Written task: State how many lines of the records below contain the string "series", with case counting, and give only that number.

(Stored items)

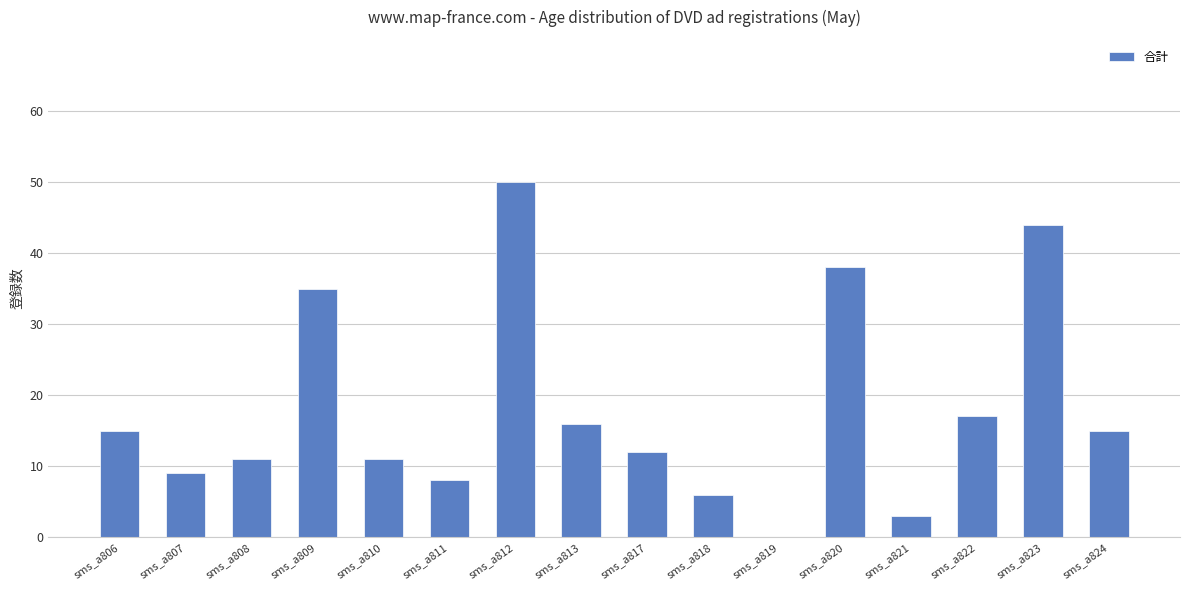

How many categories are shown in the chart?

16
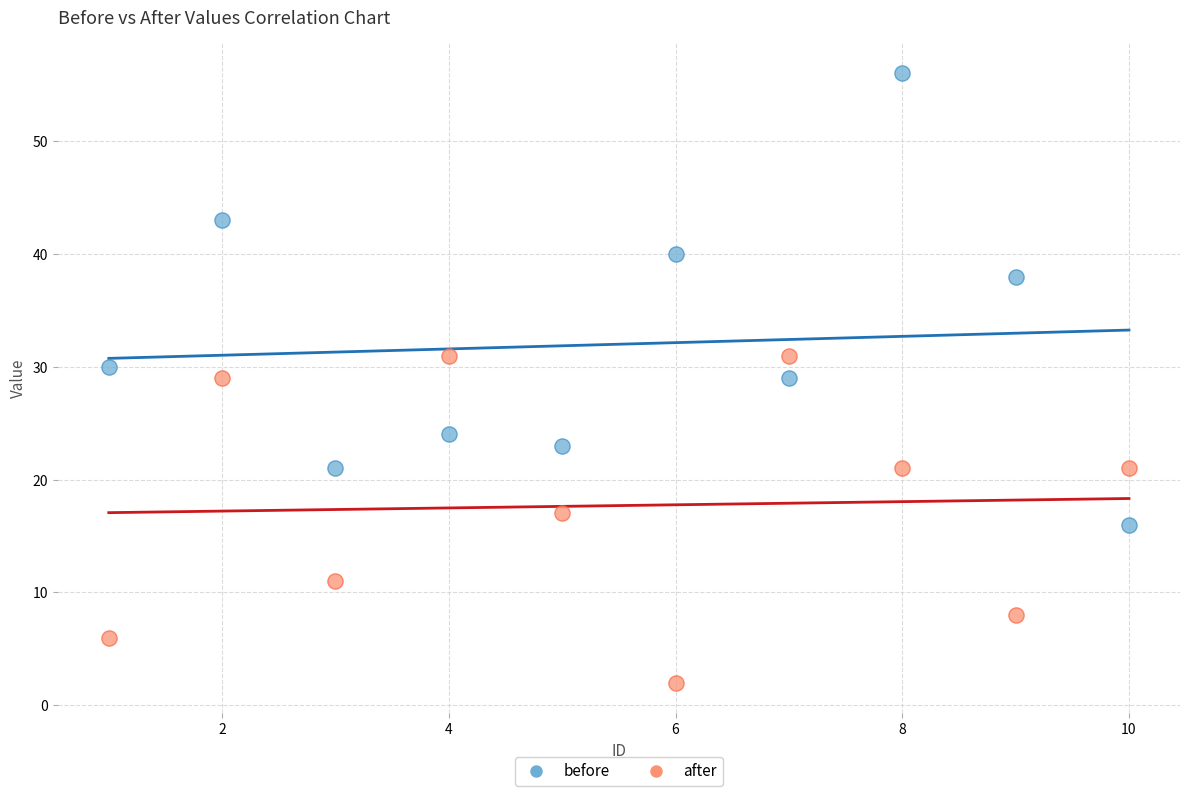

In the before series, what Y value is closest to 36?

38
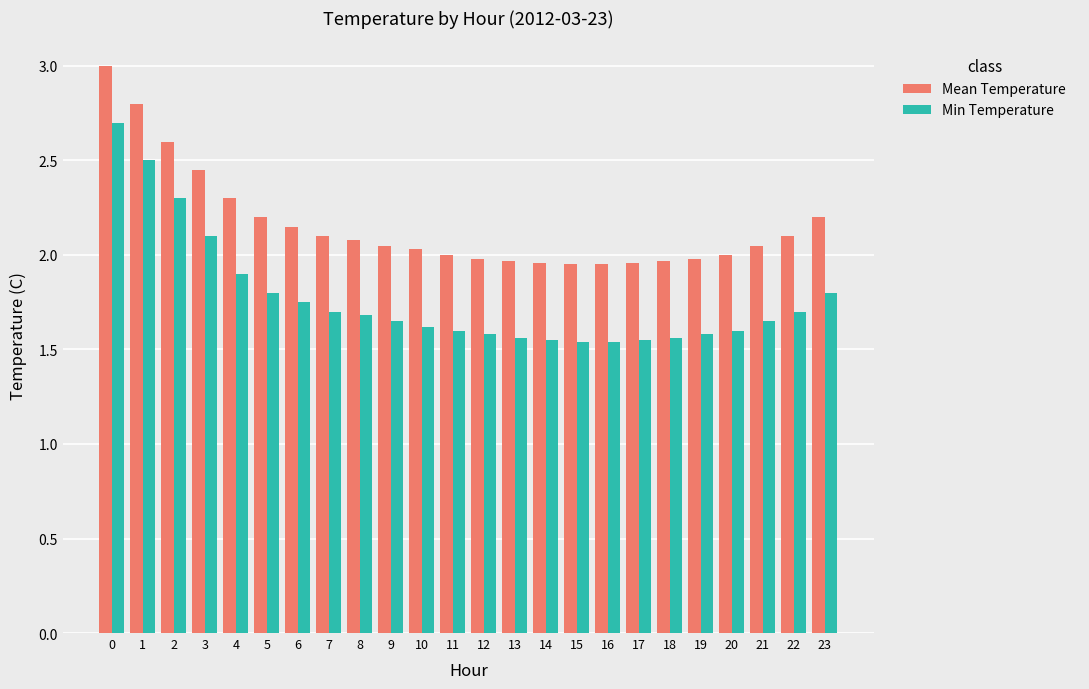

List the series in order of their peak value, lowest first.

Min Temperature, Mean Temperature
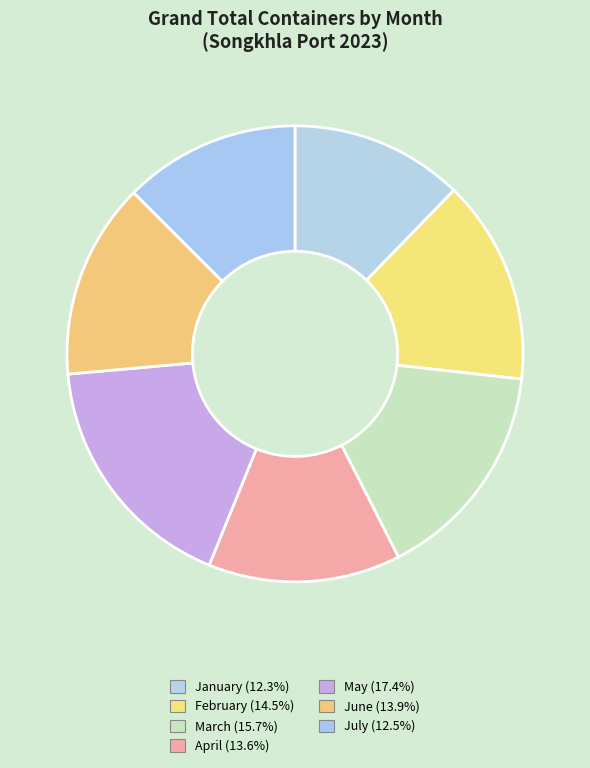

To the nearest percent, what is the average slice percentage?

14%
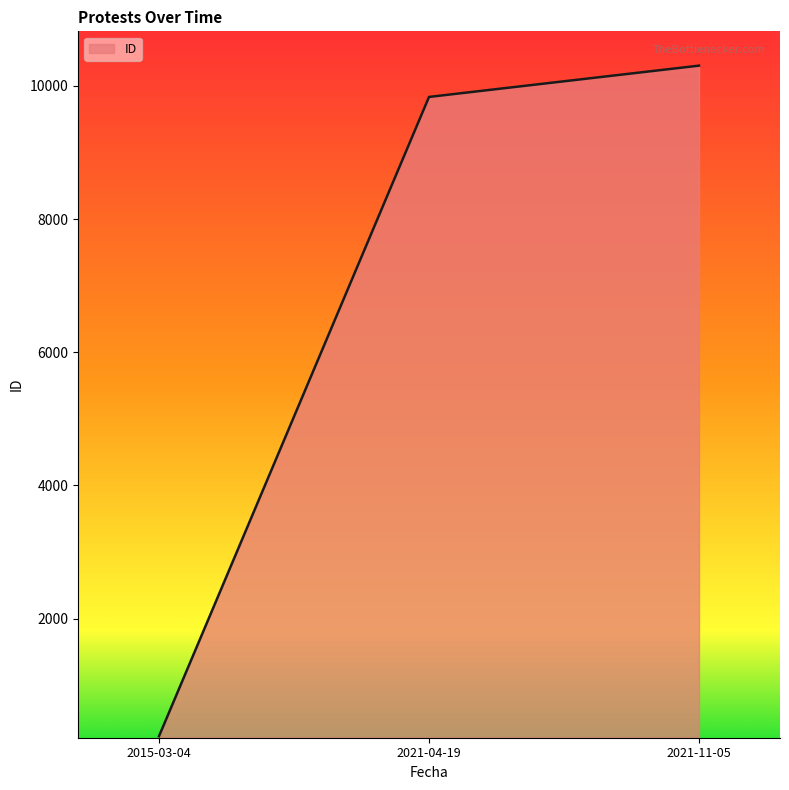

The value at 2015-03-04 is 234. True or false?

True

Exercise response: 2